→ Problem description:
Present every line of text in the listing below as one numbered list, leaving out any blank lines.

→ Data for processing:
__________

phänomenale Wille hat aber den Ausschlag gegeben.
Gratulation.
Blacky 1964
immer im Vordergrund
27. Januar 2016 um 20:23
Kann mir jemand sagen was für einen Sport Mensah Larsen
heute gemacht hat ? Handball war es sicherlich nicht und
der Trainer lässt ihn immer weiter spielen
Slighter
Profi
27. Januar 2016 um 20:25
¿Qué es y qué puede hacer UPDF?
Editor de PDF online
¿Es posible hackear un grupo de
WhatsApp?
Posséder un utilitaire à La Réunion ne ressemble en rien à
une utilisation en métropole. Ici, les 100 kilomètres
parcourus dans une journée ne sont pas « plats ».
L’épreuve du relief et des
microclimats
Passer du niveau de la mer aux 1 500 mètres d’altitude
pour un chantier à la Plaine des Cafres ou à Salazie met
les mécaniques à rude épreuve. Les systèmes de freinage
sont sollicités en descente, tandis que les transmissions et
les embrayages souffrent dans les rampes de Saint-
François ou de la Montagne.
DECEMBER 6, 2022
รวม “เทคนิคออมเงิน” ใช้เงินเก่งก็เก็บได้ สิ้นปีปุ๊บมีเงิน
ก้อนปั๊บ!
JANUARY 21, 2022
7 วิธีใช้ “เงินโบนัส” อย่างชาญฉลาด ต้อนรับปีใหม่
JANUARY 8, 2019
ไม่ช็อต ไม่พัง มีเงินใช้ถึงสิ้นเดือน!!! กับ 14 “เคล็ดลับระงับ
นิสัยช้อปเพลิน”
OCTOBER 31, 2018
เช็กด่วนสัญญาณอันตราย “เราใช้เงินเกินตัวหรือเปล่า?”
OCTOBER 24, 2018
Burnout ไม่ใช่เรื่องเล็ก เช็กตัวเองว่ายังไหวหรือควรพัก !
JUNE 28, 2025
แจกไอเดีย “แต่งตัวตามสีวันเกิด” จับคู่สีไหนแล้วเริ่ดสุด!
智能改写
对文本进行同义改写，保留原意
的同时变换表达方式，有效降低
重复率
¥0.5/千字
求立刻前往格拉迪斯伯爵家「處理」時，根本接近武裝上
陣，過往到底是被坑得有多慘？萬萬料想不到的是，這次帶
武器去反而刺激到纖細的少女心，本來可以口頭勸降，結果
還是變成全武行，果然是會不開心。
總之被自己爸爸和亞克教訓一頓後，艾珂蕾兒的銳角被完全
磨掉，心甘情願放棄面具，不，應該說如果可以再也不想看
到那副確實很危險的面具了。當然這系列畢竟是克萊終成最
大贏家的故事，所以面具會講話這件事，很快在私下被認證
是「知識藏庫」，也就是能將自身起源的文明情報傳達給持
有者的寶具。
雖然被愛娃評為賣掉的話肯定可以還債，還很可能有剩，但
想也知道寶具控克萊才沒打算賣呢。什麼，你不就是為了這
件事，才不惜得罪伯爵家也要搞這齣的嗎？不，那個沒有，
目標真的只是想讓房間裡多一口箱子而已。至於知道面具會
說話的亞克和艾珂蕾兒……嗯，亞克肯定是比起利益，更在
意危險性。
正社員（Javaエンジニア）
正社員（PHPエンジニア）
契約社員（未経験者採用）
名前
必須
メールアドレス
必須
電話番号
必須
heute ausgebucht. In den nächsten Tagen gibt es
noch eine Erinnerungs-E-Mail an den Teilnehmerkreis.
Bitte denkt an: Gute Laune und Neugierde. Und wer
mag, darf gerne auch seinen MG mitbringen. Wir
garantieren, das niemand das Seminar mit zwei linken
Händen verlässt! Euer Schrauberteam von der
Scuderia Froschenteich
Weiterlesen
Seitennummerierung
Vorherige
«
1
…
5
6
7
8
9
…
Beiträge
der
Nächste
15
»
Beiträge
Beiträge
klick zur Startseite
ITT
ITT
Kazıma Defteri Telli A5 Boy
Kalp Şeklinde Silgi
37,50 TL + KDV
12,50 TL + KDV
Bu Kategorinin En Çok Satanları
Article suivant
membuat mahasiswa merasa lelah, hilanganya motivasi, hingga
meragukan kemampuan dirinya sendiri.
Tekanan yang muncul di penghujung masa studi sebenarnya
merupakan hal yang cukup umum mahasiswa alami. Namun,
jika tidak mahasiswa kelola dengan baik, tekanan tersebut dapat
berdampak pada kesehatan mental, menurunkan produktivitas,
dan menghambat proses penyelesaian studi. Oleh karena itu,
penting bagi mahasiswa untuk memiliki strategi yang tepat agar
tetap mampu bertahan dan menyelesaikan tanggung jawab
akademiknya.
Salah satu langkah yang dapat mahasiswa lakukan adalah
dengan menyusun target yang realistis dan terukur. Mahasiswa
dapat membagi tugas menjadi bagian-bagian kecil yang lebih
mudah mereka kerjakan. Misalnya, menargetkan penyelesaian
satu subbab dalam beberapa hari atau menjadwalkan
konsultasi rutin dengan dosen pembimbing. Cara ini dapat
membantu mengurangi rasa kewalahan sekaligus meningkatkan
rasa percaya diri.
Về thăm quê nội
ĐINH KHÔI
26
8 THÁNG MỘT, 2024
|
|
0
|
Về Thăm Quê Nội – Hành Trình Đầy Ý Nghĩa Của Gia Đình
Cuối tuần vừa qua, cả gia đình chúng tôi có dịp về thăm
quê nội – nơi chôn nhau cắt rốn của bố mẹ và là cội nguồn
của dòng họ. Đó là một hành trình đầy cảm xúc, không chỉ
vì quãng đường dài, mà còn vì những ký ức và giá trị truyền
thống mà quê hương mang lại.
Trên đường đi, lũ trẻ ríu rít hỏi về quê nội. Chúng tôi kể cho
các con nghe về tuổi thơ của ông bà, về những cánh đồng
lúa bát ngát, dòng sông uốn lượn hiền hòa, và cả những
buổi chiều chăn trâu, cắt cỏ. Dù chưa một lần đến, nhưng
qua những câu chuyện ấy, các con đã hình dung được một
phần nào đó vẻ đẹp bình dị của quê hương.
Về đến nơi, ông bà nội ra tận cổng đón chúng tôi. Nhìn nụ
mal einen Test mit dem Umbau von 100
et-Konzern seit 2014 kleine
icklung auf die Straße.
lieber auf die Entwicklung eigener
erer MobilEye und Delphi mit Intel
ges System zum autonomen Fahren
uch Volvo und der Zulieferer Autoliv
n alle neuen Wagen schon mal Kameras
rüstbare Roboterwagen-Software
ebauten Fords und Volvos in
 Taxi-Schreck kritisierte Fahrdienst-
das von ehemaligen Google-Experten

__________

→ Finished exercise:
1. phänomenale Wille hat aber den Ausschlag gegeben.
2. Gratulation.
3. Blacky 1964
4. immer im Vordergrund
5. 27. Januar 2016 um 20:23
6. Kann mir jemand sagen was für einen Sport Mensah Larsen
7. heute gemacht hat ? Handball war es sicherlich nicht und
8. der Trainer lässt ihn immer weiter spielen
9. Slighter
10. Profi
11. 27. Januar 2016 um 20:25
12. ¿Qué es y qué puede hacer UPDF?
13. Editor de PDF online
14. ¿Es posible hackear un grupo de
15. WhatsApp?
16. Posséder un utilitaire à La Réunion ne ressemble en rien à
17. une utilisation en métropole. Ici, les 100 kilomètres
18. parcourus dans une journée ne sont pas « plats ».
19. L’épreuve du relief et des
20. microclimats
21. Passer du niveau de la mer aux 1 500 mètres d’altitude
22. pour un chantier à la Plaine des Cafres ou à Salazie met
23. les mécaniques à rude épreuve. Les systèmes de freinage
24. sont sollicités en descente, tandis que les transmissions et
25. les embrayages souffrent dans les rampes de Saint-
26. François ou de la Montagne.
27. DECEMBER 6, 2022
28. รวม “เทคนิคออมเงิน” ใช้เงินเก่งก็เก็บได้ สิ้นปีปุ๊บมีเงิน
29. ก้อนปั๊บ!
30. JANUARY 21, 2022
31. 7 วิธีใช้ “เงินโบนัส” อย่างชาญฉลาด ต้อนรับปีใหม่
32. JANUARY 8, 2019
33. ไม่ช็อต ไม่พัง มีเงินใช้ถึงสิ้นเดือน!!! กับ 14 “เคล็ดลับระงับ
34. นิสัยช้อปเพลิน”
35. OCTOBER 31, 2018
36. เช็กด่วนสัญญาณอันตราย “เราใช้เงินเกินตัวหรือเปล่า?”
37. OCTOBER 24, 2018
38. Burnout ไม่ใช่เรื่องเล็ก เช็กตัวเองว่ายังไหวหรือควรพัก !
39. JUNE 28, 2025
40. แจกไอเดีย “แต่งตัวตามสีวันเกิด” จับคู่สีไหนแล้วเริ่ดสุด!
41. 智能改写
42. 对文本进行同义改写，保留原意
43. 的同时变换表达方式，有效降低
44. 重复率
45. ¥0.5/千字
46. 求立刻前往格拉迪斯伯爵家「處理」時，根本接近武裝上
47. 陣，過往到底是被坑得有多慘？萬萬料想不到的是，這次帶
48. 武器去反而刺激到纖細的少女心，本來可以口頭勸降，結果
49. 還是變成全武行，果然是會不開心。
50. 總之被自己爸爸和亞克教訓一頓後，艾珂蕾兒的銳角被完全
51. 磨掉，心甘情願放棄面具，不，應該說如果可以再也不想看
52. 到那副確實很危險的面具了。當然這系列畢竟是克萊終成最
53. 大贏家的故事，所以面具會講話這件事，很快在私下被認證
54. 是「知識藏庫」，也就是能將自身起源的文明情報傳達給持
55. 有者的寶具。
56. 雖然被愛娃評為賣掉的話肯定可以還債，還很可能有剩，但
57. 想也知道寶具控克萊才沒打算賣呢。什麼，你不就是為了這
58. 件事，才不惜得罪伯爵家也要搞這齣的嗎？不，那個沒有，
59. 目標真的只是想讓房間裡多一口箱子而已。至於知道面具會
60. 說話的亞克和艾珂蕾兒……嗯，亞克肯定是比起利益，更在
61. 意危險性。
62. 正社員（Javaエンジニア）
63. 正社員（PHPエンジニア）
64. 契約社員（未経験者採用）
65. 名前
66. 必須
67. メールアドレス
68. 必須
69. 電話番号
70. 必須
71. heute ausgebucht. In den nächsten Tagen gibt es
72. noch eine Erinnerungs-E-Mail an den Teilnehmerkreis.
73. Bitte denkt an: Gute Laune und Neugierde. Und wer
74. mag, darf gerne auch seinen MG mitbringen. Wir
75. garantieren, das niemand das Seminar mit zwei linken
76. Händen verlässt! Euer Schrauberteam von der
77. Scuderia Froschenteich
78. Weiterlesen
79. Seitennummerierung
80. Vorherige
81. «
82. 1
83. …
84. 5
85. 6
86. 7
87. 8
88. 9
89. …
90. Beiträge
91. der
92. Nächste
93. 15
94. »
95. Beiträge
96. Beiträge
97. klick zur Startseite
98. ITT
99. ITT
100. Kazıma Defteri Telli A5 Boy
101. Kalp Şeklinde Silgi
102. 37,50 TL + KDV
103. 12,50 TL + KDV
104. Bu Kategorinin En Çok Satanları
105. Article suivant
106. membuat mahasiswa merasa lelah, hilanganya motivasi, hingga
107. meragukan kemampuan dirinya sendiri.
108. Tekanan yang muncul di penghujung masa studi sebenarnya
109. merupakan hal yang cukup umum mahasiswa alami. Namun,
110. jika tidak mahasiswa kelola dengan baik, tekanan tersebut dapat
111. berdampak pada kesehatan mental, menurunkan produktivitas,
112. dan menghambat proses penyelesaian studi. Oleh karena itu,
113. penting bagi mahasiswa untuk memiliki strategi yang tepat agar
114. tetap mampu bertahan dan menyelesaikan tanggung jawab
115. akademiknya.
116. Salah satu langkah yang dapat mahasiswa lakukan adalah
117. dengan menyusun target yang realistis dan terukur. Mahasiswa
118. dapat membagi tugas menjadi bagian-bagian kecil yang lebih
119. mudah mereka kerjakan. Misalnya, menargetkan penyelesaian
120. satu subbab dalam beberapa hari atau menjadwalkan
121. konsultasi rutin dengan dosen pembimbing. Cara ini dapat
122. membantu mengurangi rasa kewalahan sekaligus meningkatkan
123. rasa percaya diri.
124. Về thăm quê nội
125. ĐINH KHÔI
126. 26
127. 8 THÁNG MỘT, 2024
128. |
129. |
130. 0
131. |
132. Về Thăm Quê Nội – Hành Trình Đầy Ý Nghĩa Của Gia Đình
133. Cuối tuần vừa qua, cả gia đình chúng tôi có dịp về thăm
134. quê nội – nơi chôn nhau cắt rốn của bố mẹ và là cội nguồn
135. của dòng họ. Đó là một hành trình đầy cảm xúc, không chỉ
136. vì quãng đường dài, mà còn vì những ký ức và giá trị truyền
137. thống mà quê hương mang lại.
138. Trên đường đi, lũ trẻ ríu rít hỏi về quê nội. Chúng tôi kể cho
139. các con nghe về tuổi thơ của ông bà, về những cánh đồng
140. lúa bát ngát, dòng sông uốn lượn hiền hòa, và cả những
141. buổi chiều chăn trâu, cắt cỏ. Dù chưa một lần đến, nhưng
142. qua những câu chuyện ấy, các con đã hình dung được một
143. phần nào đó vẻ đẹp bình dị của quê hương.
144. Về đến nơi, ông bà nội ra tận cổng đón chúng tôi. Nhìn nụ
145. mal einen Test mit dem Umbau von 100
146. et-Konzern seit 2014 kleine
147. icklung auf die Straße.
148. lieber auf die Entwicklung eigener
149. erer MobilEye und Delphi mit Intel
150. ges System zum autonomen Fahren
151. uch Volvo und der Zulieferer Autoliv
152. n alle neuen Wagen schon mal Kameras
153. rüstbare Roboterwagen-Software
154. ebauten Fords und Volvos in
155.  Taxi-Schreck kritisierte Fahrdienst-
156. das von ehemaligen Google-Experten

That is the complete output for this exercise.